**** Working data
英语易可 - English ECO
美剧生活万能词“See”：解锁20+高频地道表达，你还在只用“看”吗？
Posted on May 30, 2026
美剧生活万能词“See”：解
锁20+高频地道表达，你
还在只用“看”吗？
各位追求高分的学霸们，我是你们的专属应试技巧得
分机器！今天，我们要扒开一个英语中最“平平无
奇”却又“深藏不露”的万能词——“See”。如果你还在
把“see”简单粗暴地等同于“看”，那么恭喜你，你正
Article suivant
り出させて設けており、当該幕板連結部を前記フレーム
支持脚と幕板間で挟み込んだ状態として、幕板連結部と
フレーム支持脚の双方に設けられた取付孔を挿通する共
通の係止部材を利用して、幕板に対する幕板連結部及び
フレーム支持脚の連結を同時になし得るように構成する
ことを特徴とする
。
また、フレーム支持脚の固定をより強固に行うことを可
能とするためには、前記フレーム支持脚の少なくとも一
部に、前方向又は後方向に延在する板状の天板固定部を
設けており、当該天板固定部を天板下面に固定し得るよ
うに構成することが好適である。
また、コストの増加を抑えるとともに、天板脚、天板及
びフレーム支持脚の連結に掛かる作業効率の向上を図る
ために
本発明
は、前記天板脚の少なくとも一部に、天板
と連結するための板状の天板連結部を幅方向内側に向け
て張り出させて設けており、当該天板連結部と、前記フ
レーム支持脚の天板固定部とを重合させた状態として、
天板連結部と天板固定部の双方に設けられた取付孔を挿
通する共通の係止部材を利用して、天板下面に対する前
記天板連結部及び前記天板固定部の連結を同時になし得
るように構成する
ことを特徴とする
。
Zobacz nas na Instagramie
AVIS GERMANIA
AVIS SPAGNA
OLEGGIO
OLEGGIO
********
Give back exactly the lines beginning at the one with "うに構成することが好適である。" and ending at the final line of the material; both boundary lines belong in it.

うに構成することが好適である。
また、コストの増加を抑えるとともに、天板脚、天板及
びフレーム支持脚の連結に掛かる作業効率の向上を図る
ために
本発明
は、前記天板脚の少なくとも一部に、天板
と連結するための板状の天板連結部を幅方向内側に向け
て張り出させて設けており、当該天板連結部と、前記フ
レーム支持脚の天板固定部とを重合させた状態として、
天板連結部と天板固定部の双方に設けられた取付孔を挿
通する共通の係止部材を利用して、天板下面に対する前
記天板連結部及び前記天板固定部の連結を同時になし得
るように構成する
ことを特徴とする
。
Zobacz nas na Instagramie
AVIS GERMANIA
AVIS SPAGNA
OLEGGIO
OLEGGIO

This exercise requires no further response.